To that end, Fincher's washed his hands clean of "House Of Cards" and won't be back to direct any more episodes. This really shouldn't be a surprise to anyone who watched season two become Beau Willimon’s thing, and Fincher announced his own shows around the same time. Fincher helmed no episodes in the second run and was barely involved creatively. Now all that's left is a token executive producer credit.
For those wondering (or hoping), tax credits in Australia or no, Fincher is still not directing Disney's "20,000 Leagues Under The Sea" any longer (he removed himself to that project a year ago and that hasn’t changed). Several issues were at hand there, but a $200 million dollar 3D project from an uncompromising filmmaker might have been the biggest hurdle. The project always made Disney nervous, and Fincher is not a fan of banging his head against the wall with films that don’t move forward. In case it does progress—for what it’s worth, Disney wanted Chris Hemsworth as the lead at the time—as of now it looks as if screenwriter Scott Z. Burns is still attached.

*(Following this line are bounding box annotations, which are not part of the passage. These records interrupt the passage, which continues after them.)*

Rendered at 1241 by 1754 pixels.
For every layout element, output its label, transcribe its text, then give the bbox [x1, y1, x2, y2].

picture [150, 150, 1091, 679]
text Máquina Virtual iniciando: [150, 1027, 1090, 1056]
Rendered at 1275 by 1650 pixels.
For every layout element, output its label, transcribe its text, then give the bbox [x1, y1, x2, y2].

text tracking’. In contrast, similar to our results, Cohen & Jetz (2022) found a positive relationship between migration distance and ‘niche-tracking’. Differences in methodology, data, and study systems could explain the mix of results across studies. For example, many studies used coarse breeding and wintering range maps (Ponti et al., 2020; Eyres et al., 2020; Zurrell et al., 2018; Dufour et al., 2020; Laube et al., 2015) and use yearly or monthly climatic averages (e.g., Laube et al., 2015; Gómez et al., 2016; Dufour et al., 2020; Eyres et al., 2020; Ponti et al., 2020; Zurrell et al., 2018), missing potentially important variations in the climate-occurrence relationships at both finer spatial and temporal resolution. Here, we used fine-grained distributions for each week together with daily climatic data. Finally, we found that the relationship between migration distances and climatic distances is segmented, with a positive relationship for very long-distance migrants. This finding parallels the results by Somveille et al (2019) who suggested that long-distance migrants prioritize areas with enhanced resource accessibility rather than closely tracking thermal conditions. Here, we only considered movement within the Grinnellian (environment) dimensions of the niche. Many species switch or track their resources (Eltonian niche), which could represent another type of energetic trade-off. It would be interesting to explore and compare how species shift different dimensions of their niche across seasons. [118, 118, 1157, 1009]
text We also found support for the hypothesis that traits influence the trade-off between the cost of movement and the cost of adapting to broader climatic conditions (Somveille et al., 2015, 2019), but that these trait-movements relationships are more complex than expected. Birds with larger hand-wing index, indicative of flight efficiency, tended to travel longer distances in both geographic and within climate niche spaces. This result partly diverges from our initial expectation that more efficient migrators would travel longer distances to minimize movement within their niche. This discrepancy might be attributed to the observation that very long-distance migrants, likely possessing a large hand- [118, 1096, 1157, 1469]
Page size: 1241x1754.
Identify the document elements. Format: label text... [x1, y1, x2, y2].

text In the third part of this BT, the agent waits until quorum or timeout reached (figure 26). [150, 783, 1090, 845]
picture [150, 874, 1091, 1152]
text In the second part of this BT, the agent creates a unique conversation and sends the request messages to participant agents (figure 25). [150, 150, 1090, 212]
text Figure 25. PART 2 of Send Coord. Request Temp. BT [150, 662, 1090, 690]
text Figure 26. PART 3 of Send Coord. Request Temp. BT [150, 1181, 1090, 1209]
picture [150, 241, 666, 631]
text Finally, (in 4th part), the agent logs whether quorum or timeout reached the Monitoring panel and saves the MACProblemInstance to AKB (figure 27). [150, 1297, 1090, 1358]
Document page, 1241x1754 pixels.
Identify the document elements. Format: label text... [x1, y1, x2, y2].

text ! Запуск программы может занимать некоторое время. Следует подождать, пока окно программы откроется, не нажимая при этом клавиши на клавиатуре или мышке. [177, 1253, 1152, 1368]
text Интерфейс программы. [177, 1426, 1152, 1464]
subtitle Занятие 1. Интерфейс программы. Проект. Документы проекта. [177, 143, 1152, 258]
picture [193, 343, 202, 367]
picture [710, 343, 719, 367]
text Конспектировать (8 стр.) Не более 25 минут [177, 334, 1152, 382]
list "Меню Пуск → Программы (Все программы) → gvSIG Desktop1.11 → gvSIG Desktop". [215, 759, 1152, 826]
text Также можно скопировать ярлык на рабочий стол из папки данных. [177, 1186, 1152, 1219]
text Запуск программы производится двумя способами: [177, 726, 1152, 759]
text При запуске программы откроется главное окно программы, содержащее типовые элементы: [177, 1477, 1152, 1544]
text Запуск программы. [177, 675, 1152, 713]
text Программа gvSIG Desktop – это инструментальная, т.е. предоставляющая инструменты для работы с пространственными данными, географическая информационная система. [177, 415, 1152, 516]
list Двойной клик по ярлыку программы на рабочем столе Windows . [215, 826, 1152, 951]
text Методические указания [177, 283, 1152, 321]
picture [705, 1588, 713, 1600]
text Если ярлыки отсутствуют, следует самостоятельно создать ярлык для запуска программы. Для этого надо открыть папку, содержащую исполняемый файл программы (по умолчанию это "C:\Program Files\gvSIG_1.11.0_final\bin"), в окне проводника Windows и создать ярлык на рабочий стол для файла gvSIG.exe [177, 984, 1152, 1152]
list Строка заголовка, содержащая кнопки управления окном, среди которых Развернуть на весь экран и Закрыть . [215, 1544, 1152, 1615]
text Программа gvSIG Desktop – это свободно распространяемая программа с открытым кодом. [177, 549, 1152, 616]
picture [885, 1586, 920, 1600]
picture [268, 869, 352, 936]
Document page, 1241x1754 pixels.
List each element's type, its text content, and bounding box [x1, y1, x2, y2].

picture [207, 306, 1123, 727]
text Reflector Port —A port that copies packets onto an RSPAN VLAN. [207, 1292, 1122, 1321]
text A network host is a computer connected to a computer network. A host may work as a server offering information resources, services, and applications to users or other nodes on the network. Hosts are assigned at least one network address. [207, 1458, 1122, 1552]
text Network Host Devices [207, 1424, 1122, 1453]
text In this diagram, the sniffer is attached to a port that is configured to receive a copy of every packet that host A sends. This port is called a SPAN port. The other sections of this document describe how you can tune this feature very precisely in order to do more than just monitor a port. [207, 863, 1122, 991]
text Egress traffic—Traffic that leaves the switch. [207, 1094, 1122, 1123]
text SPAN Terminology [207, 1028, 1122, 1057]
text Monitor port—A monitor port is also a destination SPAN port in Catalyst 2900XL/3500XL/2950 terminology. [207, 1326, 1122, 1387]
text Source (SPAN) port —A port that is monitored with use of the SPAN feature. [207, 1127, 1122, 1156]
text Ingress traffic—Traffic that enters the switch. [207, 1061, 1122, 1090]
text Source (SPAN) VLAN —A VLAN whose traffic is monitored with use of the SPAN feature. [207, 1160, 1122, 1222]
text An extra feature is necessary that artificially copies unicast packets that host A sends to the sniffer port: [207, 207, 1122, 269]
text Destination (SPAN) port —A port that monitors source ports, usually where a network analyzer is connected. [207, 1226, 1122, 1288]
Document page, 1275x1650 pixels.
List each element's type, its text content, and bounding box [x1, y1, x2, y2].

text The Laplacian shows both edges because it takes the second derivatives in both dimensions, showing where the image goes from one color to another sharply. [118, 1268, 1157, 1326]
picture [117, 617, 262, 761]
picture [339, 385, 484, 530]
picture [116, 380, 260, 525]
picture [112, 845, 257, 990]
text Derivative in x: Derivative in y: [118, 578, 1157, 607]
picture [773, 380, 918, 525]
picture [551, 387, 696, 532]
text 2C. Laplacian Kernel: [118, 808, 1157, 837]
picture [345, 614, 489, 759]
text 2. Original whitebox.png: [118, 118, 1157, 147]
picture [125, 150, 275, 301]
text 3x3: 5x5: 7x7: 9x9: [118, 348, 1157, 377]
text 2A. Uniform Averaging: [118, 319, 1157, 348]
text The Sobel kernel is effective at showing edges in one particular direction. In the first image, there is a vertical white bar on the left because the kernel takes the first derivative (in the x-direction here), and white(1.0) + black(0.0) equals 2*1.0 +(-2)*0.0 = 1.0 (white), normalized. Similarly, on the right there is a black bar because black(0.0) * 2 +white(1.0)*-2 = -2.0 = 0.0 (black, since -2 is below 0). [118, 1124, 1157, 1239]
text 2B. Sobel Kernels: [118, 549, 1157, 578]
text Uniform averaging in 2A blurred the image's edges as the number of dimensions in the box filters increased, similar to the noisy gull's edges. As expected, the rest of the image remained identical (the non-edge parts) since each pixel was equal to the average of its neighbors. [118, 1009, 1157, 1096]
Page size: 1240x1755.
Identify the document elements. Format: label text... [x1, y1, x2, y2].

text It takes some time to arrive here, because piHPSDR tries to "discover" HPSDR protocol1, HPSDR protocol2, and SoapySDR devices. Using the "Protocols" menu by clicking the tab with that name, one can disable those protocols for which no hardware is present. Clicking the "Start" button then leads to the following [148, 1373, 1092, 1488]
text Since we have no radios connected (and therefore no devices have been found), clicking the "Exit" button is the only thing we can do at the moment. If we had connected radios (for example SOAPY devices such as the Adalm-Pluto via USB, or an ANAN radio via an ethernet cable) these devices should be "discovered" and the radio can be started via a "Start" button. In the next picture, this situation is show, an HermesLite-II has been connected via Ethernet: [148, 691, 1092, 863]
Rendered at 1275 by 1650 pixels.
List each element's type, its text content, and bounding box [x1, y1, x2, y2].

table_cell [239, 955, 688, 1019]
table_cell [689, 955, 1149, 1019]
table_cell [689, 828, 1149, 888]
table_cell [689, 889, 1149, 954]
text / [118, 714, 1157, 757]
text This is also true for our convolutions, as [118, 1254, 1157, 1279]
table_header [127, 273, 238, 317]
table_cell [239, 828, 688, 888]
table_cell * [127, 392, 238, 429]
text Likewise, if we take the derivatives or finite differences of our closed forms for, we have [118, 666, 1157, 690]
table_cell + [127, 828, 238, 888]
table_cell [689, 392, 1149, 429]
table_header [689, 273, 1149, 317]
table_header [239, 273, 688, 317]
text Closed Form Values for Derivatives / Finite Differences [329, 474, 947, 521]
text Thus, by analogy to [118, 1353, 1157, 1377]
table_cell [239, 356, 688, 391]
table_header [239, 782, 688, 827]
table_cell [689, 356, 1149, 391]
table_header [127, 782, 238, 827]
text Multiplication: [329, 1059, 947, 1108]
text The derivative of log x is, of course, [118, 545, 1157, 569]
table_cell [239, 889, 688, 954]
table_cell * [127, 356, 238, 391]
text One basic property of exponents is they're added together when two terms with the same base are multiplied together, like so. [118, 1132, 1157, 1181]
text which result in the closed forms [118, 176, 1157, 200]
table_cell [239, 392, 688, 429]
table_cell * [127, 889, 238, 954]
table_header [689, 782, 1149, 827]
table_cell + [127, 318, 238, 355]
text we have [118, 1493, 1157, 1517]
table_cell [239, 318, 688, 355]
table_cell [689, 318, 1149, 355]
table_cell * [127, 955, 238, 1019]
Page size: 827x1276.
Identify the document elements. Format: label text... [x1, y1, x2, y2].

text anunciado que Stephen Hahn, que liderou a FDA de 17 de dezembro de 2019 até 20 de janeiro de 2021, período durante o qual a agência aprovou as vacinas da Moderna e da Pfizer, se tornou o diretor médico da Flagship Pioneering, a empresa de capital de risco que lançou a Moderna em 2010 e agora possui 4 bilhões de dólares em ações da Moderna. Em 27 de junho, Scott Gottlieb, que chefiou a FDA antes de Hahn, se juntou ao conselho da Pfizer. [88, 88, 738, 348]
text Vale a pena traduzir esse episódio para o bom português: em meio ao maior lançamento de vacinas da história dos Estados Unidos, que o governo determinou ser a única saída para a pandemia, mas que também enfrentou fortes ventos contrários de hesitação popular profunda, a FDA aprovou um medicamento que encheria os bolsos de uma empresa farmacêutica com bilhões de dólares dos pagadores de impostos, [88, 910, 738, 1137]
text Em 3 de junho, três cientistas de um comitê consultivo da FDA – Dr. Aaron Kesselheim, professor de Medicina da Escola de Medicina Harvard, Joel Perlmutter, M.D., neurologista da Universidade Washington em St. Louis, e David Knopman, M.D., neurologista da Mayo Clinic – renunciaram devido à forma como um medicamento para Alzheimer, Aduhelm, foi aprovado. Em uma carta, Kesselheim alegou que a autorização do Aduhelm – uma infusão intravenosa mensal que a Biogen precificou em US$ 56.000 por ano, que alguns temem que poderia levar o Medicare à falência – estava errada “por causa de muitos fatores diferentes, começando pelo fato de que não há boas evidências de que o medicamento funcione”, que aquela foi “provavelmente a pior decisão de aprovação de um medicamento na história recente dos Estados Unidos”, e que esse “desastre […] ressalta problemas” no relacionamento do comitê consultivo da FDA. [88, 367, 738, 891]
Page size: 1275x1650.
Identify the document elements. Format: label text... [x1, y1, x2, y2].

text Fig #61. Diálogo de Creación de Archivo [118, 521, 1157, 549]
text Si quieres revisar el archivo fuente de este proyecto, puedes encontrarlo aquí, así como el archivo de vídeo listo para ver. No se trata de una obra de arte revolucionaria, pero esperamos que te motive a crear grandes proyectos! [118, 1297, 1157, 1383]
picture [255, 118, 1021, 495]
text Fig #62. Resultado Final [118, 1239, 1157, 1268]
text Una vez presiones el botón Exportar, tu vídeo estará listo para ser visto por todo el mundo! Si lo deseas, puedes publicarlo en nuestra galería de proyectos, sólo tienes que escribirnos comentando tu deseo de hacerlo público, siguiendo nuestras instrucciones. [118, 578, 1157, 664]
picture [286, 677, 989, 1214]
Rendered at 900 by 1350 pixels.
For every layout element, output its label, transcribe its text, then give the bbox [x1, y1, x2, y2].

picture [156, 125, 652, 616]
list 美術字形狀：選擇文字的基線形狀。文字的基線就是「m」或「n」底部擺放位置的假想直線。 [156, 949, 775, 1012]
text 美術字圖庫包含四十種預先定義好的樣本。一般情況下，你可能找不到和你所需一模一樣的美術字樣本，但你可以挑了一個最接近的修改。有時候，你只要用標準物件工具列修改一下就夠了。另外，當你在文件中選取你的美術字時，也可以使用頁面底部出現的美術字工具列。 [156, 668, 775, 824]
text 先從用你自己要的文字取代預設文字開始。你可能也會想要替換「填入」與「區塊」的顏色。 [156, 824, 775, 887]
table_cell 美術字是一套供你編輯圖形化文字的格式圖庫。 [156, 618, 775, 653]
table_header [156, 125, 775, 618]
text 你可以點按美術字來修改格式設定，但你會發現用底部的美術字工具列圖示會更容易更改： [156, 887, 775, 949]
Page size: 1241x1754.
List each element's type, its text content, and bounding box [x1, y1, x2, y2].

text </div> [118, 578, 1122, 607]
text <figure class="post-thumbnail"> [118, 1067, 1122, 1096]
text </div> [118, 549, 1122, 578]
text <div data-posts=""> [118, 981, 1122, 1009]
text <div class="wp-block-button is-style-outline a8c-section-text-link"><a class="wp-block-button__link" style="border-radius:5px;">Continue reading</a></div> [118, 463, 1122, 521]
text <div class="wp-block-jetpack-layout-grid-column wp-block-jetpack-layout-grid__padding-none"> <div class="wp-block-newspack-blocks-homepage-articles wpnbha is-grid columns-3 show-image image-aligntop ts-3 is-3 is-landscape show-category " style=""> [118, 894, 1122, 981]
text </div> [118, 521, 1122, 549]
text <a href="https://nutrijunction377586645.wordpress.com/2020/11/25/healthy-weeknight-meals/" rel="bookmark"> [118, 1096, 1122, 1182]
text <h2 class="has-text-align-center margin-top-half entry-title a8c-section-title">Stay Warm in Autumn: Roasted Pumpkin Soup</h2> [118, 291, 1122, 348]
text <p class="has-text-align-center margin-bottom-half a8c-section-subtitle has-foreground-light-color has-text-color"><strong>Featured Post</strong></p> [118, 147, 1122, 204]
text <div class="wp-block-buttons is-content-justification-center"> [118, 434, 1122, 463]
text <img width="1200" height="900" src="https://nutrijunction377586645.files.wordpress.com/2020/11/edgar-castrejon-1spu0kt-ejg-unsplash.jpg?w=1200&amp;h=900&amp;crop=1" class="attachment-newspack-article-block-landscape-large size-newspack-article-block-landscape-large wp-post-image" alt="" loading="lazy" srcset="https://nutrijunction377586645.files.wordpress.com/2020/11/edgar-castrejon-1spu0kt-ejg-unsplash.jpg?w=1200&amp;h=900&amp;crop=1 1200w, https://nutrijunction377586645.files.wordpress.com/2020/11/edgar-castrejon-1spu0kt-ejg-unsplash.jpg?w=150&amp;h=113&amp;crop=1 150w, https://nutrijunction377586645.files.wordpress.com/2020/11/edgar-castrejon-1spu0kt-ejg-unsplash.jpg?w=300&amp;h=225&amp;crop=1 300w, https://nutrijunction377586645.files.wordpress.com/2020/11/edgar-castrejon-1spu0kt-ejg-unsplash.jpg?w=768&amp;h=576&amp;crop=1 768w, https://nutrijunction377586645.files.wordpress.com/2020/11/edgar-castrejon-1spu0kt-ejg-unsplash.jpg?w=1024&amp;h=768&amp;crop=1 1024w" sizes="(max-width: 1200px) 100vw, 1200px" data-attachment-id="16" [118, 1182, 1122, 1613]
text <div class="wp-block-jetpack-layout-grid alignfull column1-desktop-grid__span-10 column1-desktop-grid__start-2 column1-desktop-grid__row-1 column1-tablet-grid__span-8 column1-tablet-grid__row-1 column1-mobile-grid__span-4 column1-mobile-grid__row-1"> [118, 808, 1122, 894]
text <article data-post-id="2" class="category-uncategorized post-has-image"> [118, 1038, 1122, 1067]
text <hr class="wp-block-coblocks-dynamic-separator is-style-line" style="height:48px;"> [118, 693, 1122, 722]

But right now Fincher’s finding the path of least resistance is in television. Studios there are all too happy to have him, and the idea of going, long, wide and deep into characters and story is currently his new fascination. If and when these projects get off the ground Fincher will be heavily involved, directing episodes and being integral to the creative process. But it seems, at the moment, the filmmaker's interest has shifted toward long form cinematic storytelling on different avenues of premium cable television.
Fun fact: the 2013 "Black Dahlia” graphic novel is co-credited to David Fincher because Matz (née French comic book writer Alexis Nolent) was so influenced by conversations with the filmmaker (who almost adapted Matz’s “The Killer” graphic novel back in the day).
Update: Deadline confirms our scoop.The project is called "Shakedown" and not an adaptation of Ellroy's 2012 novella of the same name.